In Part 1 of this series on big data myths I indicated that the goal of most big data projects is analytics. In other words, big data systems are almost always developed to improve the analytical capabilities of an organization; big data almost always means analytics. Now some try to make us believe that the opposite is true as well: analytics almost always means big data. They see big data and analytics as two sides of the same coin: big data is to support analytics and analytics requires big data. The latter is a myth. Analytical capabilities can definitely be improved and extended with just a little bit of data. Big data is not always a prerequisite.
Let me give an example. Some time ago I ordered on a website an album by a band called Longbranch Pennywhistle.

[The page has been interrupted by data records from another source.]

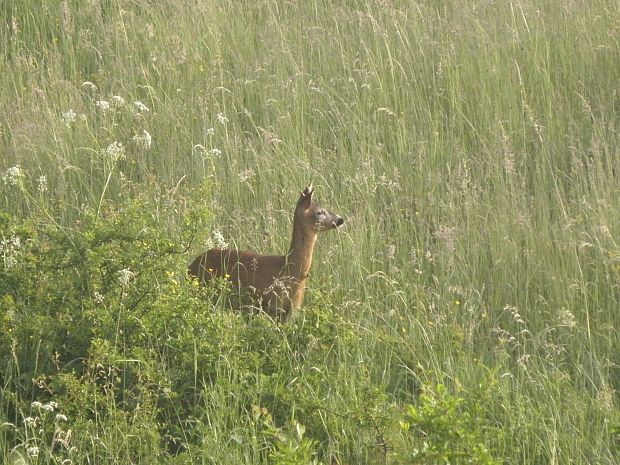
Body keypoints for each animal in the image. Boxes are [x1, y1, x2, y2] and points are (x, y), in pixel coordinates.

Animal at [188, 184, 344, 320]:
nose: (340, 219)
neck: (291, 269)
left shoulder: (294, 308)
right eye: (319, 212)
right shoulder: (273, 304)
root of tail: (190, 266)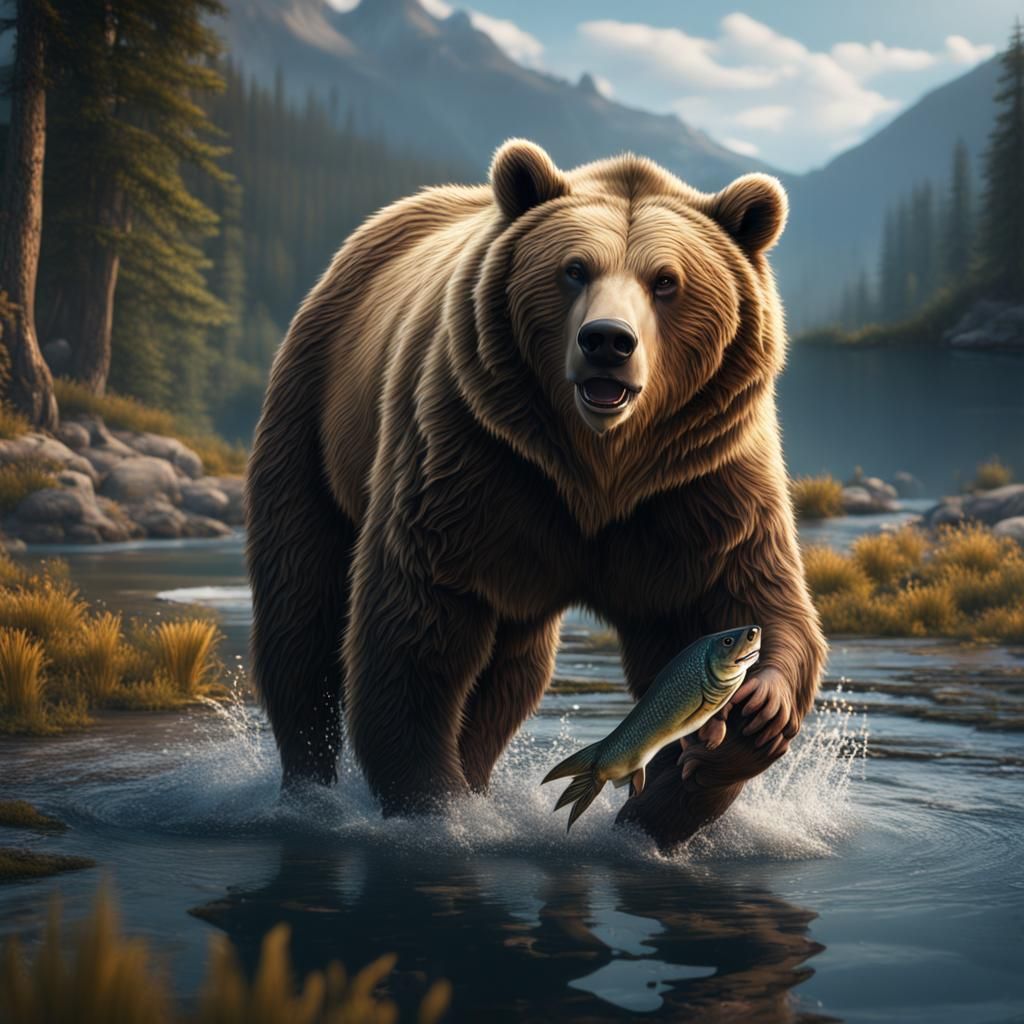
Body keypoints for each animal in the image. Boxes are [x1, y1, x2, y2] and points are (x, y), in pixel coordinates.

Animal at [245, 138, 827, 849]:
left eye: (666, 280)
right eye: (574, 269)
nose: (607, 340)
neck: (599, 465)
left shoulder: (699, 482)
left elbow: (747, 590)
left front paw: (733, 736)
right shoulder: (474, 459)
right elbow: (415, 623)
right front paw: (430, 805)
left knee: (509, 676)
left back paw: (479, 776)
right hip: (315, 414)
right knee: (301, 606)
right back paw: (311, 789)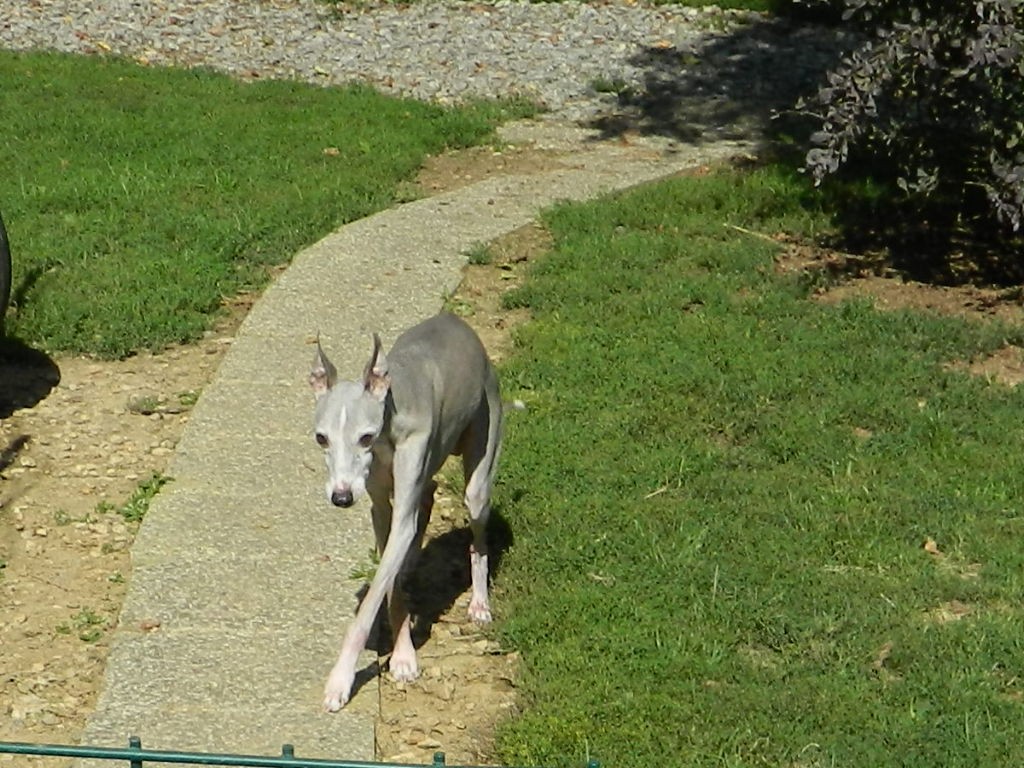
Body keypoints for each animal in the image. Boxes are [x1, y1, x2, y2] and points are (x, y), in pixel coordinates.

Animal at [309, 313, 505, 716]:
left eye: (365, 437)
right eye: (322, 438)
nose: (341, 497)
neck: (391, 415)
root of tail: (454, 321)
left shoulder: (399, 510)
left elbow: (370, 605)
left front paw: (340, 680)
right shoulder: (380, 508)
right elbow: (390, 582)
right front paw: (402, 655)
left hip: (481, 465)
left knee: (477, 534)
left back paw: (479, 603)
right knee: (426, 497)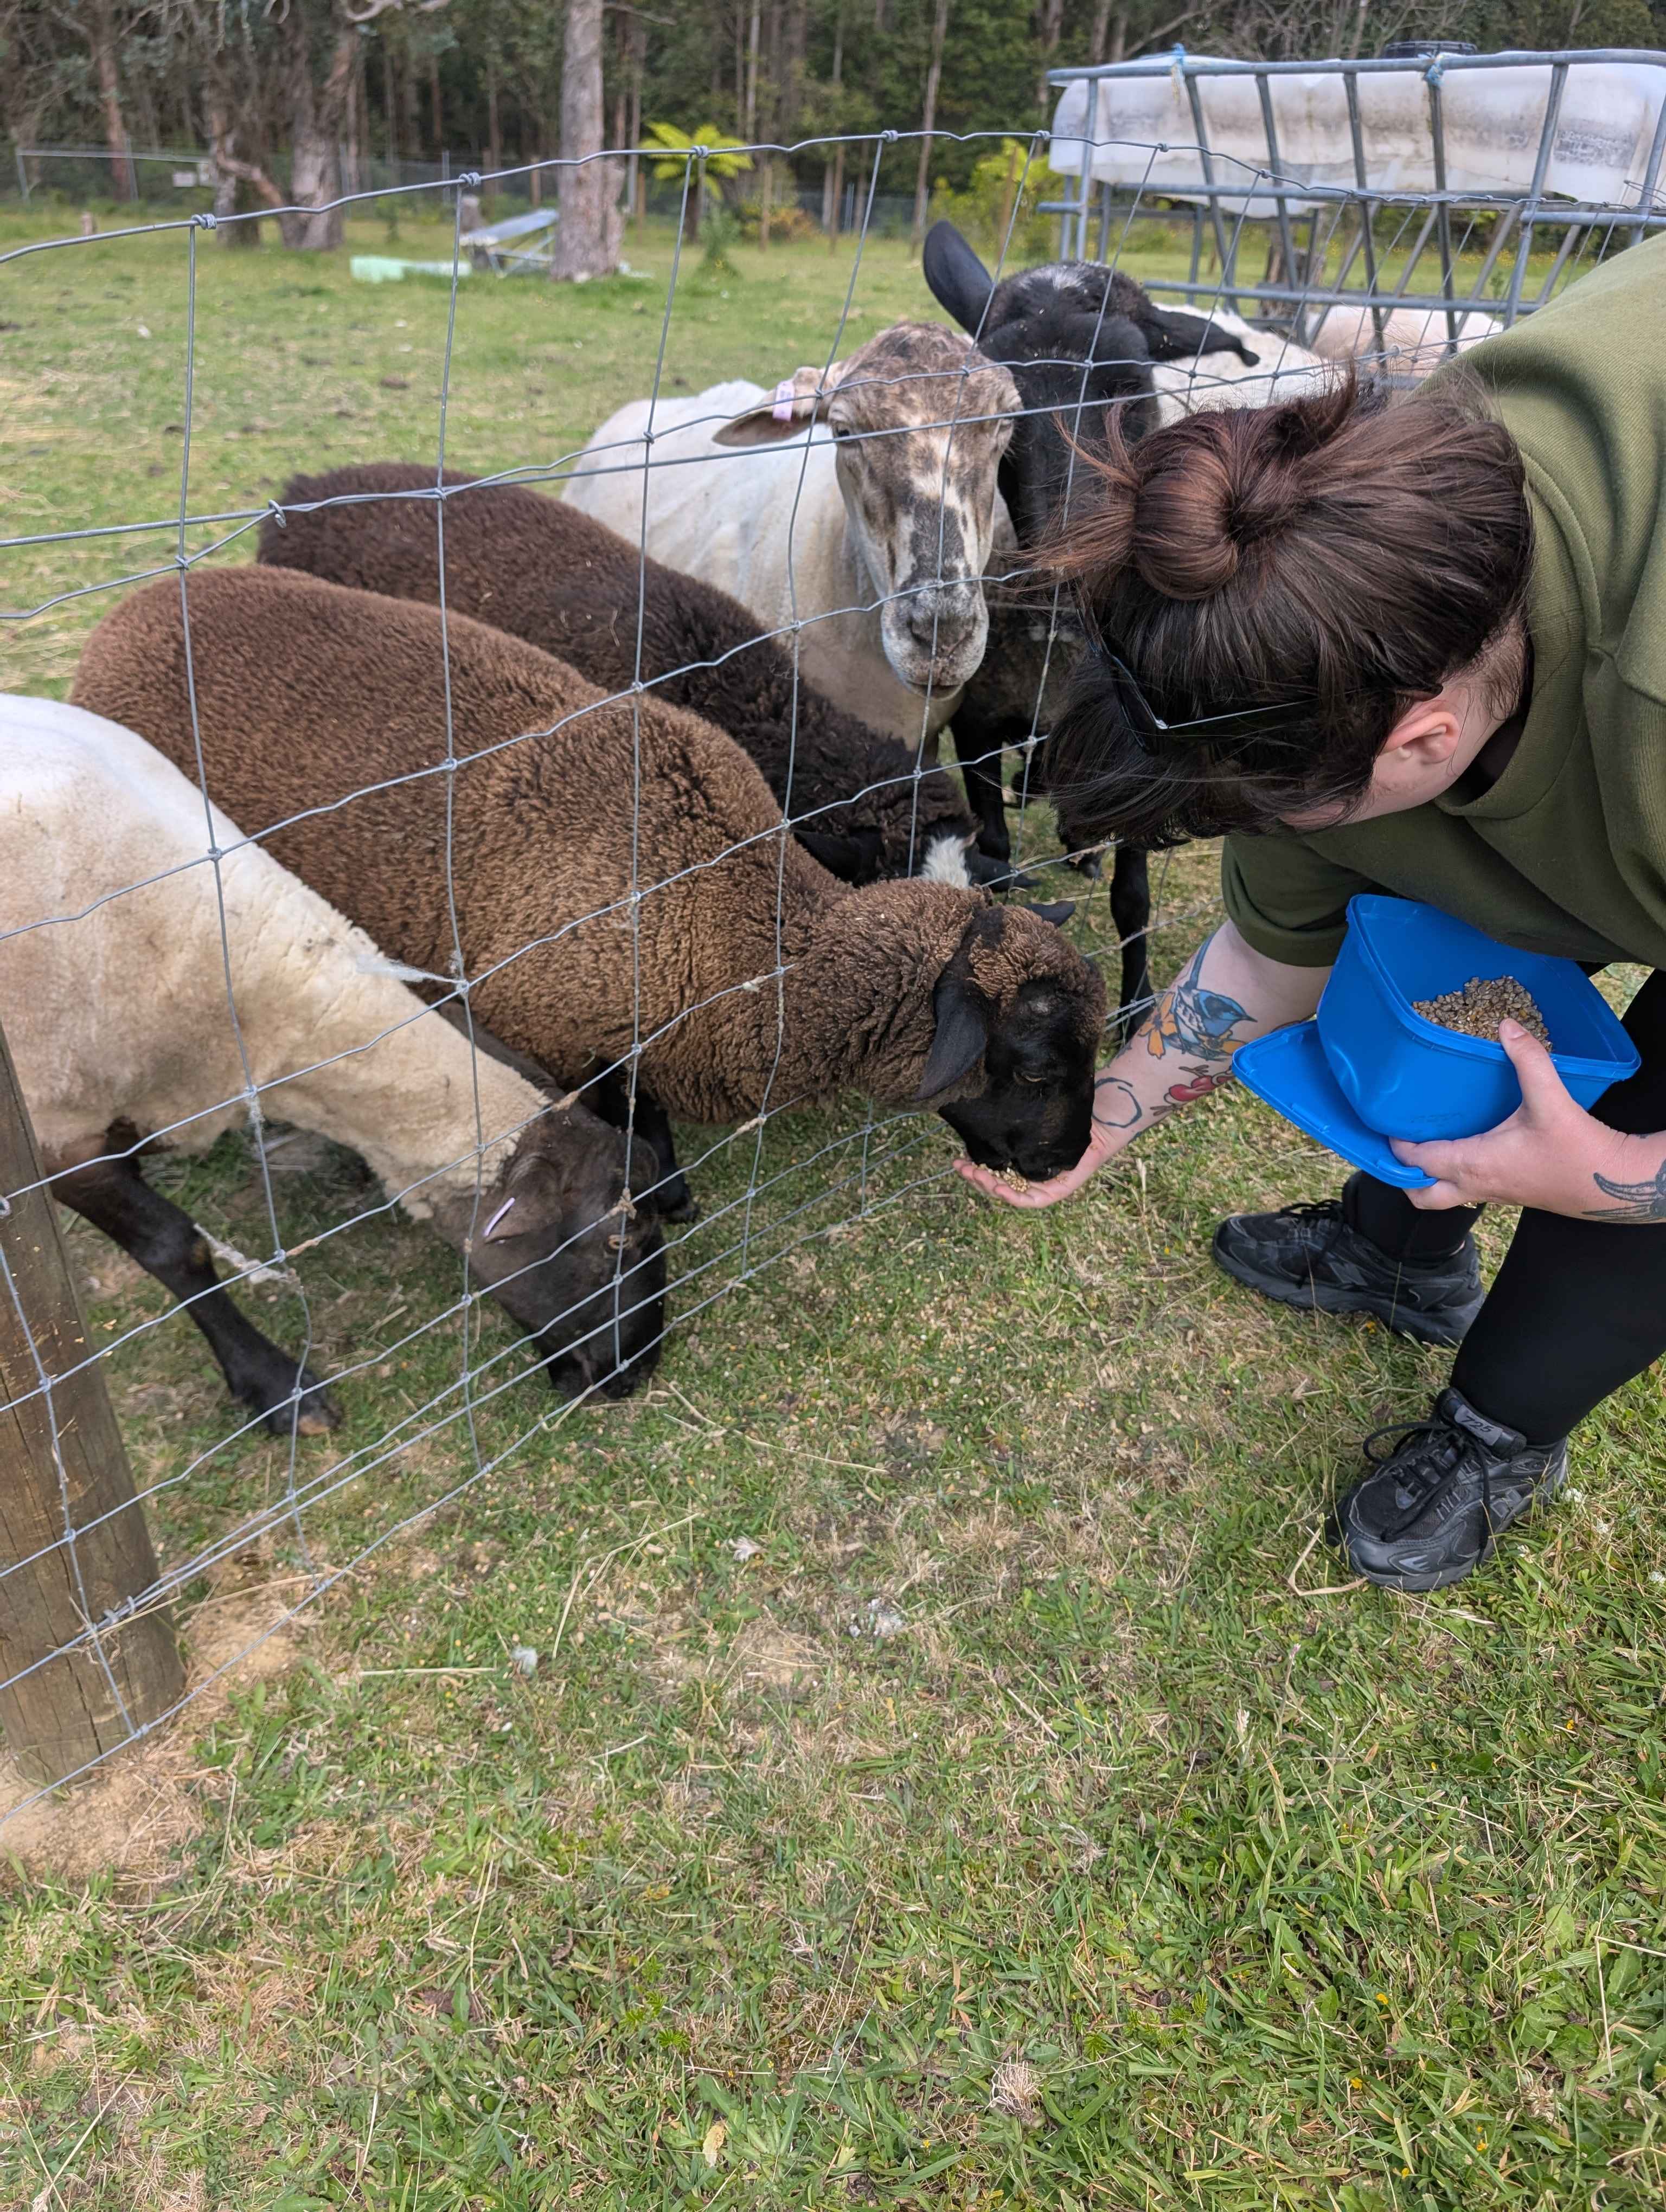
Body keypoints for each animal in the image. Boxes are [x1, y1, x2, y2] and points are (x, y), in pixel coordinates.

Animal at [72, 569, 1108, 1189]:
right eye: (1031, 1063)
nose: (1067, 1163)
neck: (745, 936)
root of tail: (136, 607)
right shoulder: (565, 1035)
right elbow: (635, 1132)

This album was missing in my collection. When ordering this album the website informed me that an album by another band called Shiloh was in stock. I was asked if I was interested that one as well? Which I was, so I bought both of them. Afterwards, I wondered how they did that, because they can’t apply logic such as: 400 customer have bought product A and 250 of them bought product B as well, you’re now ordering A, so you’re probably also interested in B. I can guarantee you, this website can’t apply this kind of logic, because no 400 copies of the album by Longbranch Pennywhistle are being sold in a year, probably just one or two.
So, I kept wondering how they were able to discover a relationship between these two albums? I decided to give them a call. When I had them on the phone, I asked them to connect me with one of their IT specialists, which they did to my surprise. I asked how they were able to recommend that Shiloh album. The guy explained that it was simple. They store everything they know about bands, artists, and albums in a database. It’s like a network of knowledge on music. When someone buys a product, the network is navigated to find relationships. The relationship between these two bands is that one of the members of Longbranch Pennywhistle and one of Shiloh started another band called The Eagles. My final question was whether this network database was a big database. The answer was a definite No. In fact, measured in bytes, it was a really small database. This website was using a small database to support some of their most important forms of analytics.
Conclusion, for some really fancy forms of analytics, big data is not always needed. “Small” data can be sufficient. It’s not about the size, it’s about the quality of the data and about having the right data at the right time. Some forms of analytics really require BIG data, but … not always.